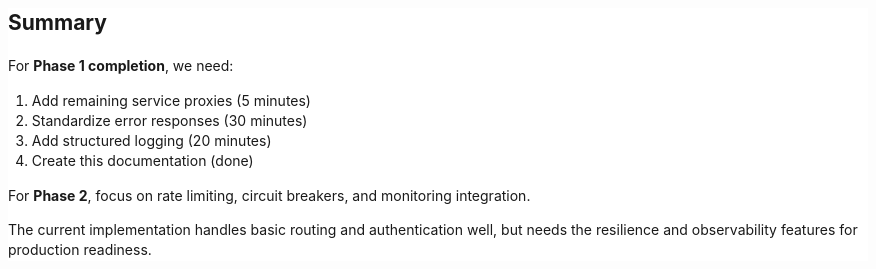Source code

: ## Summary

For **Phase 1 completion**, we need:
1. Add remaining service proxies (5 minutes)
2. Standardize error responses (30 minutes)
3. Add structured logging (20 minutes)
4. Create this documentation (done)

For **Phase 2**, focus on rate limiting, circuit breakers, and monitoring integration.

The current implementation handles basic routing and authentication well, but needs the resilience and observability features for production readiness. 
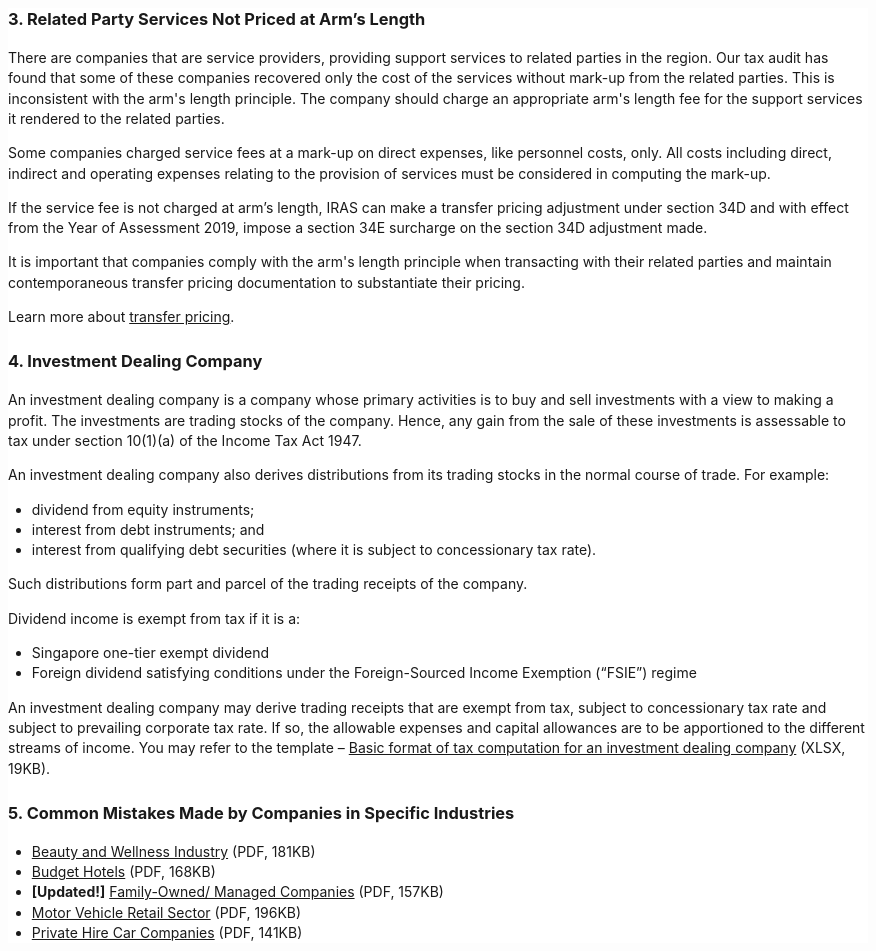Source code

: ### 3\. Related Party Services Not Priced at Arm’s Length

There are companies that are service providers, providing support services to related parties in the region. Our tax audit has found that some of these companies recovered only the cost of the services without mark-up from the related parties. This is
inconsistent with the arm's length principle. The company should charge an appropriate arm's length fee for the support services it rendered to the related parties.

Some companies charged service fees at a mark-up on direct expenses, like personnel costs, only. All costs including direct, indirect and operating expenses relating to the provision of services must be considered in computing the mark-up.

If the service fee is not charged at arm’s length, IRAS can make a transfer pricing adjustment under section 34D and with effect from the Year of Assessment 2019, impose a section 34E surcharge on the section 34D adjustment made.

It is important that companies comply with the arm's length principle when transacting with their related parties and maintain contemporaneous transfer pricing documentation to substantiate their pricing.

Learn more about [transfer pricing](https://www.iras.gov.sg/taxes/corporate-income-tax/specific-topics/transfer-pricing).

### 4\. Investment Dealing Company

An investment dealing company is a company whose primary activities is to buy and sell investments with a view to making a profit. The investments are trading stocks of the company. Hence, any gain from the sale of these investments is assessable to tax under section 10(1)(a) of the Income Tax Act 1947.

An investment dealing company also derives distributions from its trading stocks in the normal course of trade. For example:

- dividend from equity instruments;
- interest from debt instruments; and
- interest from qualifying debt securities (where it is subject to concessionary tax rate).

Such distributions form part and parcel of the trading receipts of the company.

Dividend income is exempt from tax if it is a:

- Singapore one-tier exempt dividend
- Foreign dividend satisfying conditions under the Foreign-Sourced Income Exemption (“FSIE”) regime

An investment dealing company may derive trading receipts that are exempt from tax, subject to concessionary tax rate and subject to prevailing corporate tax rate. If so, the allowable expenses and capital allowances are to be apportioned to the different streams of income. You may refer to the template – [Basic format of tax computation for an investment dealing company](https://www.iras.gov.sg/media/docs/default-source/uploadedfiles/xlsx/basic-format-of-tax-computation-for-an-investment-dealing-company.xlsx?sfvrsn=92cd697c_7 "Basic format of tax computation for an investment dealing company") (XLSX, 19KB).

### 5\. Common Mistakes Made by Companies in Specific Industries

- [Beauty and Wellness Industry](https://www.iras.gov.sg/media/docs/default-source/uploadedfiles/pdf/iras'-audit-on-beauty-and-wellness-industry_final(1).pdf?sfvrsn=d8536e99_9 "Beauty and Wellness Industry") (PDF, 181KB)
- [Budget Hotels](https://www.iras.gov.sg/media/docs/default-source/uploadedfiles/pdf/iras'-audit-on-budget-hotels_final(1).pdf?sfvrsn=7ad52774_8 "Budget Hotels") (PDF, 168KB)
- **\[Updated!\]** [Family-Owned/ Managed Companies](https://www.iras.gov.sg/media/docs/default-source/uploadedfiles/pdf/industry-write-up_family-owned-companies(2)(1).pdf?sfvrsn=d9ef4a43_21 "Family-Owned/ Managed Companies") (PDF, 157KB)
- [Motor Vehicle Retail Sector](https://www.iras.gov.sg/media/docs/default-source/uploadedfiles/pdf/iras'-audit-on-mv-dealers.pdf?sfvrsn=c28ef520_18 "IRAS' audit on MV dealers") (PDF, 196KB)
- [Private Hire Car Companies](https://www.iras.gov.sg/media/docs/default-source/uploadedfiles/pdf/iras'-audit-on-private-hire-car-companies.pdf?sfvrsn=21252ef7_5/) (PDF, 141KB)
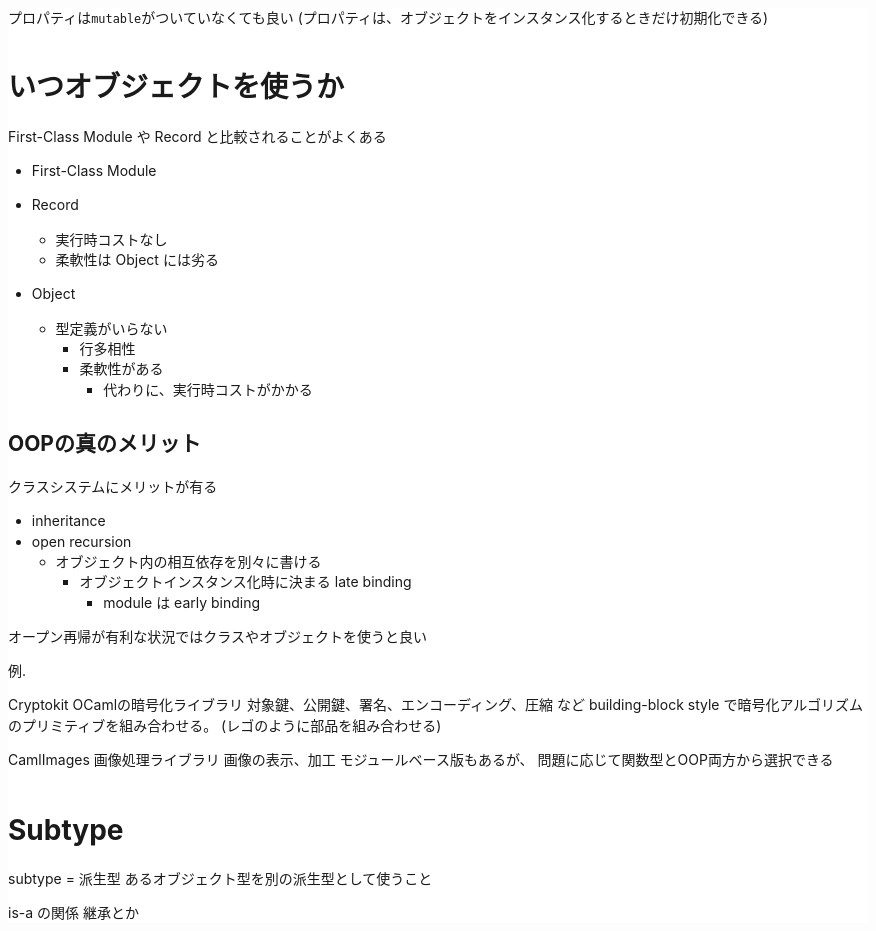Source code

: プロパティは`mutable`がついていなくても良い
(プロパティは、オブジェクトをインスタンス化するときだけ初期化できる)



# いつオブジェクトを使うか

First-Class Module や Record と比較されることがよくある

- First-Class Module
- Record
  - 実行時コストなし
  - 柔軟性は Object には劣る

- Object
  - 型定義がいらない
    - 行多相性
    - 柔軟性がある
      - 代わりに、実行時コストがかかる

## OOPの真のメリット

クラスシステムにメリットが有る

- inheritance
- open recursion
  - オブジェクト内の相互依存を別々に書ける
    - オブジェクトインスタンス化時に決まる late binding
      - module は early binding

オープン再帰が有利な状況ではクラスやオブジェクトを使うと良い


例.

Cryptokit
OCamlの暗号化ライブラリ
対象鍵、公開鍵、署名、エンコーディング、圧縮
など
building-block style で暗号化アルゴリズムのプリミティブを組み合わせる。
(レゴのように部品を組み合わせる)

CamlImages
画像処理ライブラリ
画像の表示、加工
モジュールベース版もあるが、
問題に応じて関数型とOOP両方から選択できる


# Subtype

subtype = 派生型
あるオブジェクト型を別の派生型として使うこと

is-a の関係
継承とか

....

*Aim of the task:* Pictures are to be left out; repeat all the remaining data exactly.

*Exercise result:*
Source code

: ## Summary

For **Phase 1 completion**, we need:
1. Add remaining service proxies (5 minutes)
2. Standardize error responses (30 minutes)
3. Add structured logging (20 minutes)
4. Create this documentation (done)

For **Phase 2**, focus on rate limiting, circuit breakers, and monitoring integration.

The current implementation handles basic routing and authentication well, but needs the resilience and observability features for production readiness. 
Source code

: ### 3\. Related Party Services Not Priced at Arm’s Length

There are companies that are service providers, providing support services to related parties in the region. Our tax audit has found that some of these companies recovered only the cost of the services without mark-up from the related parties. This is
inconsistent with the arm's length principle. The company should charge an appropriate arm's length fee for the support services it rendered to the related parties.

Some companies charged service fees at a mark-up on direct expenses, like personnel costs, only. All costs including direct, indirect and operating expenses relating to the provision of services must be considered in computing the mark-up.

If the service fee is not charged at arm’s length, IRAS can make a transfer pricing adjustment under section 34D and with effect from the Year of Assessment 2019, impose a section 34E surcharge on the section 34D adjustment made.

It is important that companies comply with the arm's length principle when transacting with their related parties and maintain contemporaneous transfer pricing documentation to substantiate their pricing.

Learn more about [transfer pricing](https://www.iras.gov.sg/taxes/corporate-income-tax/specific-topics/transfer-pricing).

### 4\. Investment Dealing Company

An investment dealing company is a company whose primary activities is to buy and sell investments with a view to making a profit. The investments are trading stocks of the company. Hence, any gain from the sale of these investments is assessable to tax under section 10(1)(a) of the Income Tax Act 1947.

An investment dealing company also derives distributions from its trading stocks in the normal course of trade. For example:

- dividend from equity instruments;
- interest from debt instruments; and
- interest from qualifying debt securities (where it is subject to concessionary tax rate).

Such distributions form part and parcel of the trading receipts of the company.

Dividend income is exempt from tax if it is a:

- Singapore one-tier exempt dividend
- Foreign dividend satisfying conditions under the Foreign-Sourced Income Exemption (“FSIE”) regime

An investment dealing company may derive trading receipts that are exempt from tax, subject to concessionary tax rate and subject to prevailing corporate tax rate. If so, the allowable expenses and capital allowances are to be apportioned to the different streams of income. You may refer to the template – [Basic format of tax computation for an investment dealing company](https://www.iras.gov.sg/media/docs/default-source/uploadedfiles/xlsx/basic-format-of-tax-computation-for-an-investment-dealing-company.xlsx?sfvrsn=92cd697c_7 "Basic format of tax computation for an investment dealing company") (XLSX, 19KB).

### 5\. Common Mistakes Made by Companies in Specific Industries

- [Beauty and Wellness Industry](https://www.iras.gov.sg/media/docs/default-source/uploadedfiles/pdf/iras'-audit-on-beauty-and-wellness-industry_final(1).pdf?sfvrsn=d8536e99_9 "Beauty and Wellness Industry") (PDF, 181KB)
- [Budget Hotels](https://www.iras.gov.sg/media/docs/default-source/uploadedfiles/pdf/iras'-audit-on-budget-hotels_final(1).pdf?sfvrsn=7ad52774_8 "Budget Hotels") (PDF, 168KB)
- **\[Updated!\]** [Family-Owned/ Managed Companies](https://www.iras.gov.sg/media/docs/default-source/uploadedfiles/pdf/industry-write-up_family-owned-companies(2)(1).pdf?sfvrsn=d9ef4a43_21 "Family-Owned/ Managed Companies") (PDF, 157KB)
- [Motor Vehicle Retail Sector](https://www.iras.gov.sg/media/docs/default-source/uploadedfiles/pdf/iras'-audit-on-mv-dealers.pdf?sfvrsn=c28ef520_18 "IRAS' audit on MV dealers") (PDF, 196KB)
- [Private Hire Car Companies](https://www.iras.gov.sg/media/docs/default-source/uploadedfiles/pdf/iras'-audit-on-private-hire-car-companies.pdf?sfvrsn=21252ef7_5/) (PDF, 141KB)
Source code

: プロパティは`mutable`がついていなくても良い
(プロパティは、オブジェクトをインスタンス化するときだけ初期化できる)



# いつオブジェクトを使うか

First-Class Module や Record と比較されることがよくある

- First-Class Module
- Record
  - 実行時コストなし
  - 柔軟性は Object には劣る

- Object
  - 型定義がいらない
    - 行多相性
    - 柔軟性がある
      - 代わりに、実行時コストがかかる

## OOPの真のメリット

クラスシステムにメリットが有る

- inheritance
- open recursion
  - オブジェクト内の相互依存を別々に書ける
    - オブジェクトインスタンス化時に決まる late binding
      - module は early binding

オープン再帰が有利な状況ではクラスやオブジェクトを使うと良い


例.

Cryptokit
OCamlの暗号化ライブラリ
対象鍵、公開鍵、署名、エンコーディング、圧縮
など
building-block style で暗号化アルゴリズムのプリミティブを組み合わせる。
(レゴのように部品を組み合わせる)

CamlImages
画像処理ライブラリ
画像の表示、加工
モジュールベース版もあるが、
問題に応じて関数型とOOP両方から選択できる


# Subtype

subtype = 派生型
あるオブジェクト型を別の派生型として使うこと

is-a の関係
継承とか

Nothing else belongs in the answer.